## THE PROBLEM
With the images excluded, set down every line of the listing below exactly.

[PROVIDED MATERIAL — start]

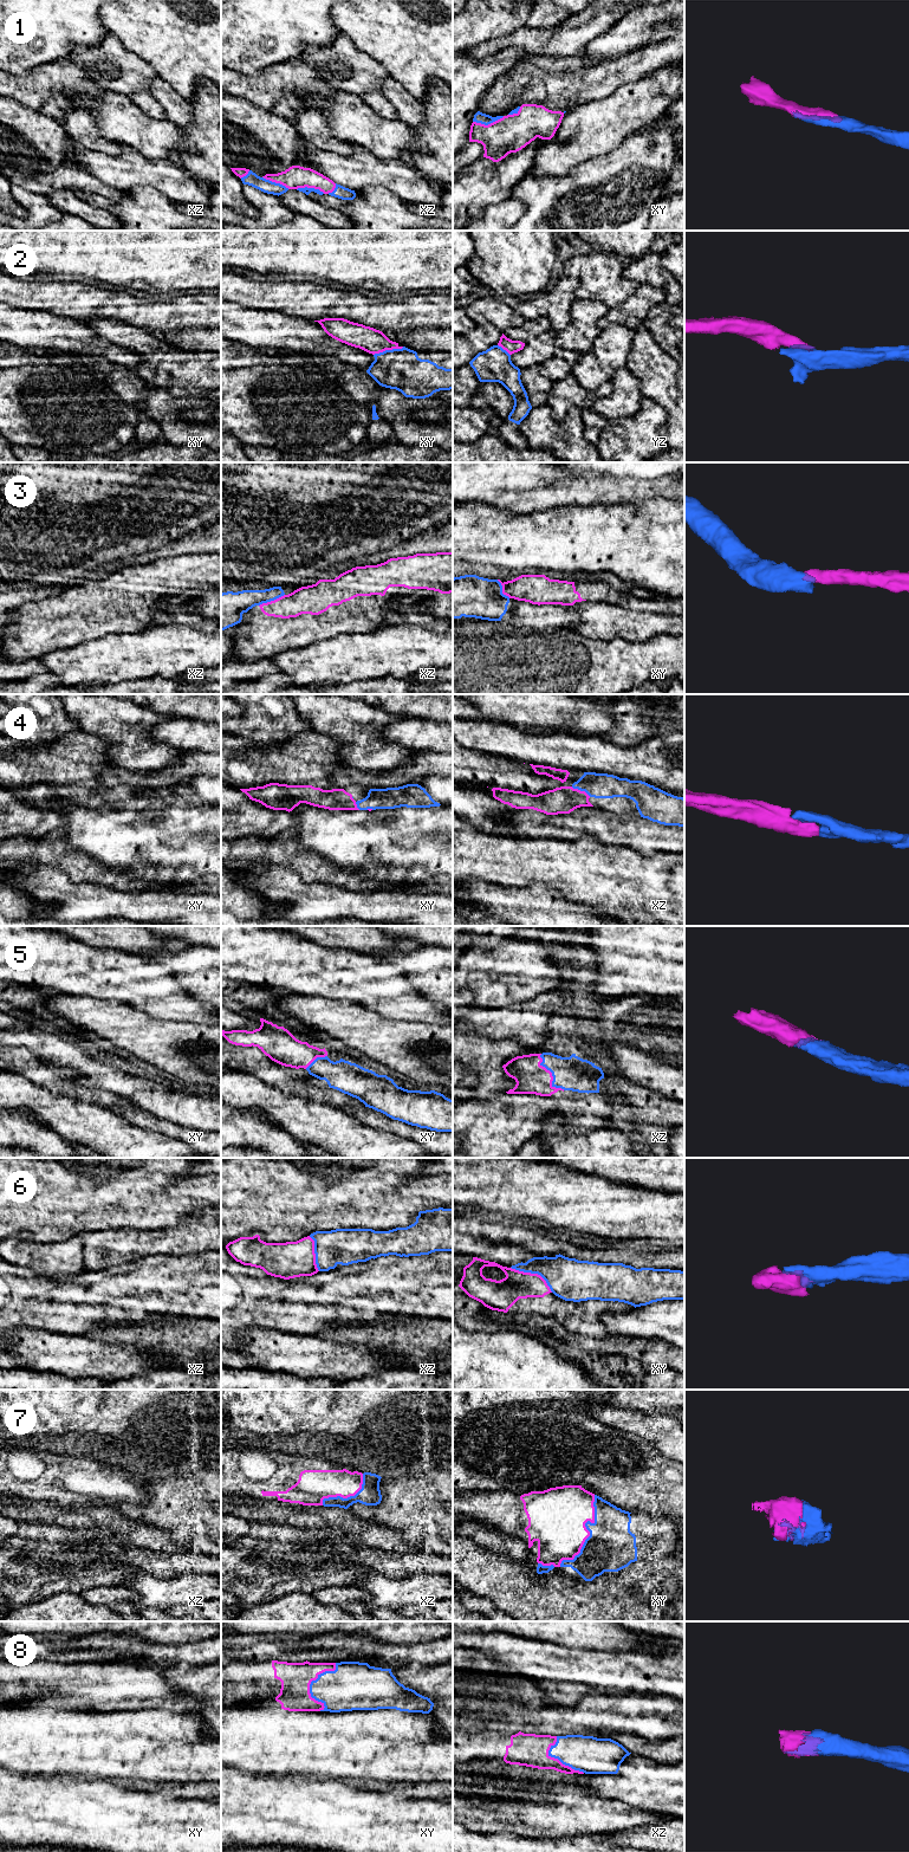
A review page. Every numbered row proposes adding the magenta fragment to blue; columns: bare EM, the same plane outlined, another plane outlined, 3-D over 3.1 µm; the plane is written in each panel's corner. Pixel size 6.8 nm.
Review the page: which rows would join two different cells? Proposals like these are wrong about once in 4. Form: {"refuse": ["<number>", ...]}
{"refuse": ["3", "6"]}

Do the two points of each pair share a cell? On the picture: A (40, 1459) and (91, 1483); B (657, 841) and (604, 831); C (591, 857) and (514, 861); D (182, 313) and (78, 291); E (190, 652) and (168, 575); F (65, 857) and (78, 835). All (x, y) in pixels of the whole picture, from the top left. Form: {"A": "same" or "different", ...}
{"A": "same", "B": "same", "C": "same", "D": "same", "E": "different", "F": "different"}

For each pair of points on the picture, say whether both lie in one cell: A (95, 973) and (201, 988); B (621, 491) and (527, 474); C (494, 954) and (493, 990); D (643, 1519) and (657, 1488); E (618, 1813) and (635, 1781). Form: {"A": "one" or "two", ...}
{"A": "two", "B": "one", "C": "one", "D": "two", "E": "two"}

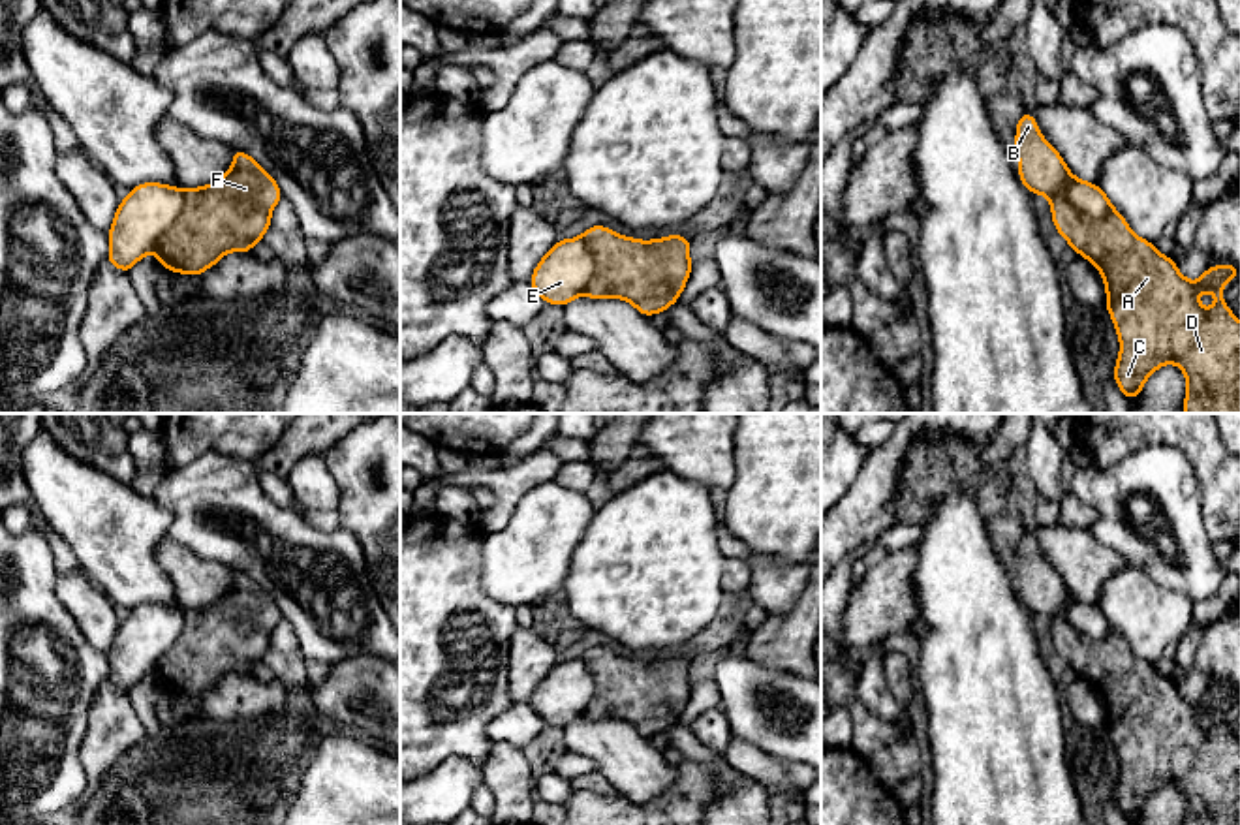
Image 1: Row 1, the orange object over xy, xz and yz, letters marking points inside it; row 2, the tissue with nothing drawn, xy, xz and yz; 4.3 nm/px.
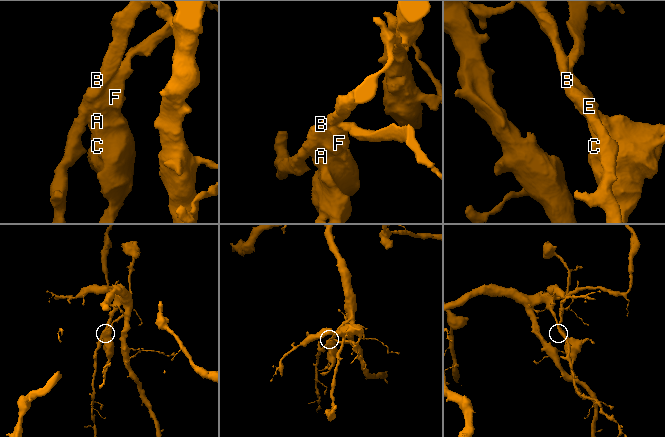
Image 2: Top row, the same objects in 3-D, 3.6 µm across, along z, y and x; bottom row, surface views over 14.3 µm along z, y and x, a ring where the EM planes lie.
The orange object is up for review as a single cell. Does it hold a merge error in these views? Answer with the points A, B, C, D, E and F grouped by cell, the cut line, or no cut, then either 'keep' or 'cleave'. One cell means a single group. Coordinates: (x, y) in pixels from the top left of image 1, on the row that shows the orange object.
A C D F / B E | yz (1051, 200), (1066, 200), (1088, 218), (1101, 218), (1111, 207) | cleave

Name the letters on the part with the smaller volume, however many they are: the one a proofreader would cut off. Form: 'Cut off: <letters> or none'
Cut off: A, C, D, F

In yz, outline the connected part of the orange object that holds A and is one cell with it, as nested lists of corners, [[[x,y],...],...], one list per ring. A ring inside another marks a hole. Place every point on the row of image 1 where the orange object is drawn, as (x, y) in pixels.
[[[1063,199],[1050,201],[1050,210],[1056,231],[1078,256],[1090,259],[1105,280],[1105,304],[1122,346],[1112,376],[1125,398],[1139,397],[1144,381],[1159,366],[1174,363],[1187,378],[1184,413],[1240,413],[1240,321],[1223,301],[1223,284],[1238,278],[1238,267],[1234,263],[1214,265],[1193,284],[1178,272],[1174,257],[1161,256],[1150,241],[1137,237],[1114,207],[1101,220],[1088,220]],[[1199,291],[1214,293],[1216,304],[1212,310],[1204,310],[1199,304]]]

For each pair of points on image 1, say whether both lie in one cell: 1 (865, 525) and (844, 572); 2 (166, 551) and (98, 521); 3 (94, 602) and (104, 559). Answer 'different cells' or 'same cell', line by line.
1: different cells
2: different cells
3: different cells

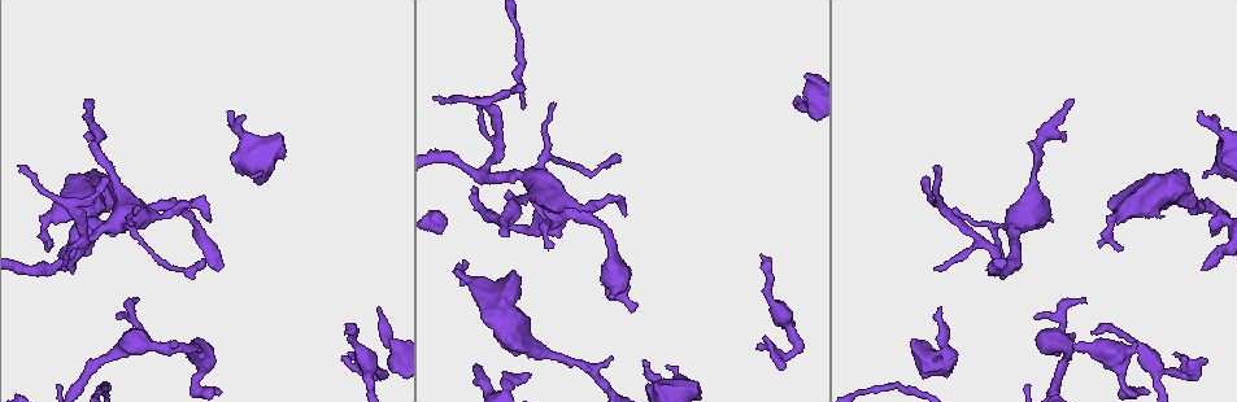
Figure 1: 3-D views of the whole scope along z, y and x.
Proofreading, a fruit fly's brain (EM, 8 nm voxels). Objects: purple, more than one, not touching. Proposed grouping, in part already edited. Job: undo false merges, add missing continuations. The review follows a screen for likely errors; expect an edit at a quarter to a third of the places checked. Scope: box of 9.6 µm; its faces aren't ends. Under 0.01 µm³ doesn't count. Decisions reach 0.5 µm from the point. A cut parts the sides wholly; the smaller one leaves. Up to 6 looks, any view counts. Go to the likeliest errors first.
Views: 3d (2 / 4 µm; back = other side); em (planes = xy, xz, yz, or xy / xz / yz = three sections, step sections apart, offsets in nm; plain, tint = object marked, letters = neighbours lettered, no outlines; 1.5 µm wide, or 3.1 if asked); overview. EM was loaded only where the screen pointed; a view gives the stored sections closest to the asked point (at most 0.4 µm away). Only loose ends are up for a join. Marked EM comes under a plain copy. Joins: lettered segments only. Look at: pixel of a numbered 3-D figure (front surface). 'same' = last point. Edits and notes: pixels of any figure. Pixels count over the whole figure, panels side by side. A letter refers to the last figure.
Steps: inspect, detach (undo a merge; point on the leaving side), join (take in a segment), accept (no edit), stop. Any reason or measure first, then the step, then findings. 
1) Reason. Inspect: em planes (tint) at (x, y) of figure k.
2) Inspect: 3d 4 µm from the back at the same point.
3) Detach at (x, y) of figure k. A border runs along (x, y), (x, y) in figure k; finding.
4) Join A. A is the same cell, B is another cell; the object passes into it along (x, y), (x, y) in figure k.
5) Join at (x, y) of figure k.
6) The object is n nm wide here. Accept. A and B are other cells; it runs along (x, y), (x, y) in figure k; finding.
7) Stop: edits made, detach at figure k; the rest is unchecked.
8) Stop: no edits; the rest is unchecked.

Free end. Inspect: 3d 2 µm at (475, 363) of figure 1.

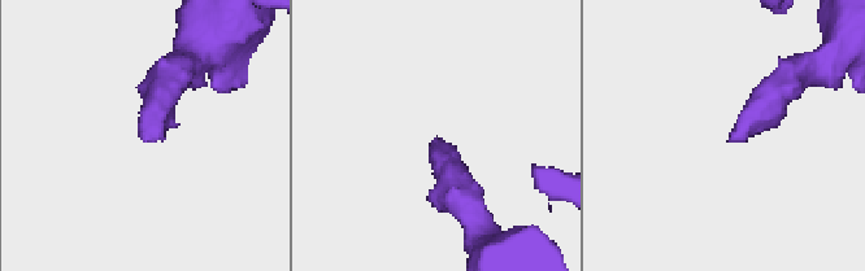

[PROVIDED MATERIAL — finish]

## SOLVED EXERCISE
A review page. Every numbered row proposes adding the magenta fragment to blue; columns: bare EM, the same plane outlined, another plane outlined, 3-D over 3.1 µm; the plane is written in each panel's corner. Pixel size 6.8 nm.
Review the page: which rows would join two different cells? Proposals like these are wrong about once in 4. Form: {"refuse": ["<number>", ...]}
{"refuse": ["3", "6"]}

Do the two points of each pair share a cell? On the picture: A (40, 1459) and (91, 1483); B (657, 841) and (604, 831); C (591, 857) and (514, 861); D (182, 313) and (78, 291); E (190, 652) and (168, 575); F (65, 857) and (78, 835). All (x, y) in pixels of the whole picture, from the top left. Form: {"A": "same" or "different", ...}
{"A": "same", "B": "same", "C": "same", "D": "same", "E": "different", "F": "different"}

For each pair of points on the picture, say whether both lie in one cell: A (95, 973) and (201, 988); B (621, 491) and (527, 474); C (494, 954) and (493, 990); D (643, 1519) and (657, 1488); E (618, 1813) and (635, 1781). Form: {"A": "one" or "two", ...}
{"A": "two", "B": "one", "C": "one", "D": "two", "E": "two"}

Image 1: Row 1, the orange object over xy, xz and yz, letters marking points inside it; row 2, the tissue with nothing drawn, xy, xz and yz; 4.3 nm/px.
Image 2: Top row, the same objects in 3-D, 3.6 µm across, along z, y and x; bottom row, surface views over 14.3 µm along z, y and x, a ring where the EM planes lie.
The orange object is up for review as a single cell. Does it hold a merge error in these views? Answer with the points A, B, C, D, E and F grouped by cell, the cut line, or no cut, then either 'keep' or 'cleave'. One cell means a single group. Coordinates: (x, y) in pixels from the top left of image 1, on the row that shows the orange object.
A C D F / B E | yz (1051, 200), (1066, 200), (1088, 218), (1101, 218), (1111, 207) | cleave

Name the letters on the part with the smaller volume, however many they are: the one a proofreader would cut off. Form: 'Cut off: <letters> or none'
Cut off: A, C, D, F

In yz, outline the connected part of the orange object that holds A and is one cell with it, as nested lists of corners, [[[x,y],...],...], one list per ring. A ring inside another marks a hole. Place every point on the row of image 1 where the orange object is drawn, as (x, y) in pixels.
[[[1063,199],[1050,201],[1050,210],[1056,231],[1078,256],[1090,259],[1105,280],[1105,304],[1122,346],[1112,376],[1125,398],[1139,397],[1144,381],[1159,366],[1174,363],[1187,378],[1184,413],[1240,413],[1240,321],[1223,301],[1223,284],[1238,278],[1238,267],[1234,263],[1214,265],[1193,284],[1178,272],[1174,257],[1161,256],[1150,241],[1137,237],[1114,207],[1101,220],[1088,220]],[[1199,291],[1214,293],[1216,304],[1212,310],[1204,310],[1199,304]]]

For each pair of points on image 1, say whether both lie in one cell: 1 (865, 525) and (844, 572); 2 (166, 551) and (98, 521); 3 (94, 602) and (104, 559). Answer 'different cells' or 'same cell', line by line.
1: different cells
2: different cells
3: different cells

Figure 1: 3-D views of the whole scope along z, y and x.
Proofreading, a fruit fly's brain (EM, 8 nm voxels). Objects: purple, more than one, not touching. Proposed grouping, in part already edited. Job: undo false merges, add missing continuations. The review follows a screen for likely errors; expect an edit at a quarter to a third of the places checked. Scope: box of 9.6 µm; its faces aren't ends. Under 0.01 µm³ doesn't count. Decisions reach 0.5 µm from the point. A cut parts the sides wholly; the smaller one leaves. Up to 6 looks, any view counts. Go to the likeliest errors first.
Views: 3d (2 / 4 µm; back = other side); em (planes = xy, xz, yz, or xy / xz / yz = three sections, step sections apart, offsets in nm; plain, tint = object marked, letters = neighbours lettered, no outlines; 1.5 µm wide, or 3.1 if asked); overview. EM was loaded only where the screen pointed; a view gives the stored sections closest to the asked point (at most 0.4 µm away). Only loose ends are up for a join. Marked EM comes under a plain copy. Joins: lettered segments only. Look at: pixel of a numbered 3-D figure (front surface). 'same' = last point. Edits and notes: pixels of any figure. Pixels count over the whole figure, panels side by side. A letter refers to the last figure.
Steps: inspect, detach (undo a merge; point on the leaving side), join (take in a segment), accept (no edit), stop. Any reason or measure first, then the step, then findings. 
1) Reason. Inspect: em planes (tint) at (x, y) of figure k.
2) Inspect: 3d 4 µm from the back at the same point.
3) Detach at (x, y) of figure k. A border runs along (x, y), (x, y) in figure k; finding.
4) Join A. A is the same cell, B is another cell; the object passes into it along (x, y), (x, y) in figure k.
5) Join at (x, y) of figure k.
6) The object is n nm wide here. Accept. A and B are other cells; it runs along (x, y), (x, y) in figure k; finding.
7) Stop: edits made, detach at figure k; the rest is unchecked.
8) Stop: no edits; the rest is unchecked.

Free end. Inspect: 3d 2 µm at (475, 363) of figure 1.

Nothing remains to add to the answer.